The density of D. hatagirea varied with different management practice. We found the population density to be 2.182 individuals·m−2 whereas [18] [26] [27] and [28] as 1.0 - 4.2 individual·m−2, 1.13 - 2.19 individuals·m−2, 0.37 - 18.0 individuals·m−2 and 0.4 individual·m−2 respectively. The variation in the above studies mentioned different degree of grazing and trampling as a major cause to decrease the density of D. hatagirea. Similarly in this study as well, different degree of grazing and trampling resulted in low density of targeted species.

Moreover, trampling by livestock was also noted as a major factor for depletion of its population in natural habitat. In relation to this observation, [9] [15] [24] and [29] highlighted the over-collection and grazing pressure as the means of disturbances mostly responsible for low density and continuous decline of plant population. Although based on the report published by [30] , local user are responsible for managing locally available resource such as forest, grassland, alternate source of energy and local tourism for enhancing their livelihood opportunity but due to mismanage grazing, the population of D. hatagirea is been decline. Moreover, [31] also reported the decline in species richness of vascular plants with respect to grazing.
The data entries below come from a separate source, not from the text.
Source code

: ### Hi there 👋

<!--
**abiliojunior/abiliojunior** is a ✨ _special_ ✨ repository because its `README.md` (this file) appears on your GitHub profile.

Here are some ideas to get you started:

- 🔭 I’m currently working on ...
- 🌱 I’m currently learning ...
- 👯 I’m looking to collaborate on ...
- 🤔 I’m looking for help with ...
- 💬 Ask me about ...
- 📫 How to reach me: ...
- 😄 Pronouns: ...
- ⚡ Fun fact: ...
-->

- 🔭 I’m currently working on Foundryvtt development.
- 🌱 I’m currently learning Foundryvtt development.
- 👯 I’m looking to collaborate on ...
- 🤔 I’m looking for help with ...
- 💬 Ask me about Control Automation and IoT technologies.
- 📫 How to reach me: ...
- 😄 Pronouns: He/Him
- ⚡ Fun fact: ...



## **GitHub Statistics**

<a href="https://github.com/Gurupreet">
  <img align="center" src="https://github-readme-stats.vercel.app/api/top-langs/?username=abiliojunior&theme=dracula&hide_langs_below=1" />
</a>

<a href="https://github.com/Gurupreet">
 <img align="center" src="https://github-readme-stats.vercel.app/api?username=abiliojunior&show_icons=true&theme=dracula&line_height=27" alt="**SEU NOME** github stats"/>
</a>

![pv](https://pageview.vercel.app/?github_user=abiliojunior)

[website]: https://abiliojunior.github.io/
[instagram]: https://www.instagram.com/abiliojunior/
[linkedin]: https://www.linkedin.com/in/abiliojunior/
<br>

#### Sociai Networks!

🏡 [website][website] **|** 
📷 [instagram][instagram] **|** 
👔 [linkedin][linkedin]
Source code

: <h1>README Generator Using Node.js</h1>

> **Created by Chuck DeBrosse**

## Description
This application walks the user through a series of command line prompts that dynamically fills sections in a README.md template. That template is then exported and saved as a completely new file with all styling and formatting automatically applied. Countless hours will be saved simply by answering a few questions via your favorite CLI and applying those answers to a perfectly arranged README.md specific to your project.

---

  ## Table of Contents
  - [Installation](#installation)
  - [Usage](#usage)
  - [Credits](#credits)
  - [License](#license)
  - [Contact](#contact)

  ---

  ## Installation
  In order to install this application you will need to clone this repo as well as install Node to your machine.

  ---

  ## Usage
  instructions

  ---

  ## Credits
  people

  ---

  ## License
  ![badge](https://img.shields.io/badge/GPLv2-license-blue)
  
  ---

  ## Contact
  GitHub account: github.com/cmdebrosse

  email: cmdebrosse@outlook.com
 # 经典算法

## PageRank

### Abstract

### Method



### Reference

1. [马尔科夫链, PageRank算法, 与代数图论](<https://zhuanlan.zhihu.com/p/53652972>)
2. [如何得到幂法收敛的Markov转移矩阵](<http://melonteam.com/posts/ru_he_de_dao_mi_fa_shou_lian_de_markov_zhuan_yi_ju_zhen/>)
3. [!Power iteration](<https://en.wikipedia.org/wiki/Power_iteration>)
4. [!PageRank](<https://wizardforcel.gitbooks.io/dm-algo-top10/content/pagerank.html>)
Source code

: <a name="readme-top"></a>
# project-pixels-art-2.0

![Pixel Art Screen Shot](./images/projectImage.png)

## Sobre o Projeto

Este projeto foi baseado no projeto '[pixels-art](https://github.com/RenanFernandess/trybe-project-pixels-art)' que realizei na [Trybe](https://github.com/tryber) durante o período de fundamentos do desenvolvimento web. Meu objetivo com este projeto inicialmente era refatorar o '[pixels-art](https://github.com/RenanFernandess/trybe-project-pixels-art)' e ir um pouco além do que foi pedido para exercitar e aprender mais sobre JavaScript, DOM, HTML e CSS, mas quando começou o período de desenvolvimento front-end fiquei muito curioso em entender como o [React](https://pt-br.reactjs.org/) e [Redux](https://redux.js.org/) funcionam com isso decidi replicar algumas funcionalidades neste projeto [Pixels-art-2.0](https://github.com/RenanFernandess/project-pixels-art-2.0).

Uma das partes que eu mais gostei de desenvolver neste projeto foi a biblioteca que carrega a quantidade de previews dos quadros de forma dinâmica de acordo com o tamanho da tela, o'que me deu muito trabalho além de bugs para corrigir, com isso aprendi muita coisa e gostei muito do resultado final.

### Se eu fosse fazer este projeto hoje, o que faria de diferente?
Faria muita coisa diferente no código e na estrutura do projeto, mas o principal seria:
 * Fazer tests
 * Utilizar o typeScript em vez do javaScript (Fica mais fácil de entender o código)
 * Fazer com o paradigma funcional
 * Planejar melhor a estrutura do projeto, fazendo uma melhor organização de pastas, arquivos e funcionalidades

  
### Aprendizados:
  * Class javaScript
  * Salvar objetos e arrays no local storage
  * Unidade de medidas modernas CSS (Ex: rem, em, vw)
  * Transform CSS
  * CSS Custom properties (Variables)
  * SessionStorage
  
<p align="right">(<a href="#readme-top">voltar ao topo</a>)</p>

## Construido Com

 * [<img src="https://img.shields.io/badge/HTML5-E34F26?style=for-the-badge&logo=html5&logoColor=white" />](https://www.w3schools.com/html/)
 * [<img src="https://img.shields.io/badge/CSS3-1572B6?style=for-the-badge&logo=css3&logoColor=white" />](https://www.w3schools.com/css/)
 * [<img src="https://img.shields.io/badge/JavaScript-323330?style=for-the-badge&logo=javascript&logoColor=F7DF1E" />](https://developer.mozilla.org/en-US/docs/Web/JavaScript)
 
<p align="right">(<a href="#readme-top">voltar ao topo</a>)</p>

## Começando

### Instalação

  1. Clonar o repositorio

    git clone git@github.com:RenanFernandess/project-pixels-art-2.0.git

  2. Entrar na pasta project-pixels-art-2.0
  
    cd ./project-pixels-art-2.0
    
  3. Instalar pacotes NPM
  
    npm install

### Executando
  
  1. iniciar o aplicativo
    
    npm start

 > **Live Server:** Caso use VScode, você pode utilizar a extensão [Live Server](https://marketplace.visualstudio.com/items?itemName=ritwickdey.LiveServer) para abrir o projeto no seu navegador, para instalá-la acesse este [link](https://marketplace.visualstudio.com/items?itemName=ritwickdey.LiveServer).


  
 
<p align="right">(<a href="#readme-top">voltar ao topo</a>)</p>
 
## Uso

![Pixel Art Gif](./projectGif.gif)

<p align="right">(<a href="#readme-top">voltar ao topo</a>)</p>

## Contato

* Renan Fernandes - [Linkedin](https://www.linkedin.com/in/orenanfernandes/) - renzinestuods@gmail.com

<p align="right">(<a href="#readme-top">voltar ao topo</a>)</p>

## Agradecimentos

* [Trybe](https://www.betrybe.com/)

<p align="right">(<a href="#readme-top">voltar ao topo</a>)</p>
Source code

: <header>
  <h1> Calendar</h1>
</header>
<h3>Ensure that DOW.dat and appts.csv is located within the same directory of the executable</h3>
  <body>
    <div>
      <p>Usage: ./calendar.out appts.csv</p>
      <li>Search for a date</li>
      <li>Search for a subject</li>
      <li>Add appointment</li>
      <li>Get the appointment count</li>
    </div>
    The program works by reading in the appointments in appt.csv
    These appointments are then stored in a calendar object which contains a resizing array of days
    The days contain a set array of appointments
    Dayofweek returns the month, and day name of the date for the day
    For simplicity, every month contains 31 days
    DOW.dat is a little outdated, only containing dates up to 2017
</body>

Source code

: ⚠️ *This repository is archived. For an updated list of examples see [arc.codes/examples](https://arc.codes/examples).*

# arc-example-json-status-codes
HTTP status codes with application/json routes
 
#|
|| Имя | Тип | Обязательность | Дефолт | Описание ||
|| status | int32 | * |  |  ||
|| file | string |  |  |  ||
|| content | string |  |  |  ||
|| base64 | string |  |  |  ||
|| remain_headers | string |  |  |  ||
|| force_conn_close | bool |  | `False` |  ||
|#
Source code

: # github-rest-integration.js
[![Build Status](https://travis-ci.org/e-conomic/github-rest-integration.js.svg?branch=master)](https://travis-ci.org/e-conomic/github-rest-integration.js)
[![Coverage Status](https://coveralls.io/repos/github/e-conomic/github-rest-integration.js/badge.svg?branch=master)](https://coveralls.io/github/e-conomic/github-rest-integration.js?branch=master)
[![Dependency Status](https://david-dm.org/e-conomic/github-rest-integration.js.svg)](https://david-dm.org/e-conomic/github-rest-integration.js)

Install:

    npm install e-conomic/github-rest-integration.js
Similarly, [18] also observed that frequent extraction and increase in grazing pressure were mainly responsible for low population status of D. hatagirea in Central Himalaya. Transhumance pastoralism and increasing livestock number in the Himalaya have negative impact on abundance of the species due to mismanage grazing [32] . Similar threat has been experienced in the study area where we found the livestock were grazing in D. Hatagirea potential area. Moreover, from the questionnaire survey it was found that the nomads in the study area practiced transhumance in flowering and fruiting season. Overgrazing and trampling by the livestock result to destroy the aerial parts. Mismanage grazing and periodic movement of livestock in the study area has resulted in the destruction of habitat which further results in low population density of D. hatagirea.

The distribution in fragmented habitats and the wide variation in frequency of occurrence of D. hatagirea suggest a high potentiality of the species to grow over large areas, but due to increase anthropogenic activities it seems unable to form large continuous distribution boundaries [2] . Lacking endosperm, the seeds of D. hata- girea can germinate with only symbiotic fungi in natural conditions. Due to over disturbances and habitat fragmentation it increases mating opportunity between closely related individuals and finally results in loss of genetic diversity [2] [33] .

5. Conclusion

The present study reveals that the density of D. Hatagirea in protected areas is under continuous threats. The relative density, relative frequency and abundance (2.02%, 7.48% and 2.667 individual·m−2, respectively) indicates that the associate species play a significant role in its distribution. The major associated species were Anemone demissa, Bistorta macrophylla, Chesneya nubigena, Morina nepalensis, Morina polyphylla etc. Dactylorhiza hatagirea is listed in Appendix II of CITES, and its collection and trade are prohibited, however, there is a decrease in the availability of D. hatagirea, due to increase in pressure from grazing and trampling. Lack of awareness, harvesting for personal use, lack of conservation plan in the study area may collectively account to decline D. hatagirea.


We would like to acknowledge Rufford Small Grant for Nature Conservation for financial support and Idea wild for equipments support to conduct this study. Furthermore we would like to thank Manaslu Conservation Area Project, National Trust for Nature Conservation for providing research permission in the study area. We would also like to thank local communities who shared their valuable knowledge and information during the field work. Sincere thanks goes to staff and students of Buddha Secondary School, Phillim (Sirdibas) and the members of the Samagaun Youth Club. Last but not least, we would like to thank Mr. Daniel Tucker for English edition and proof read of this article.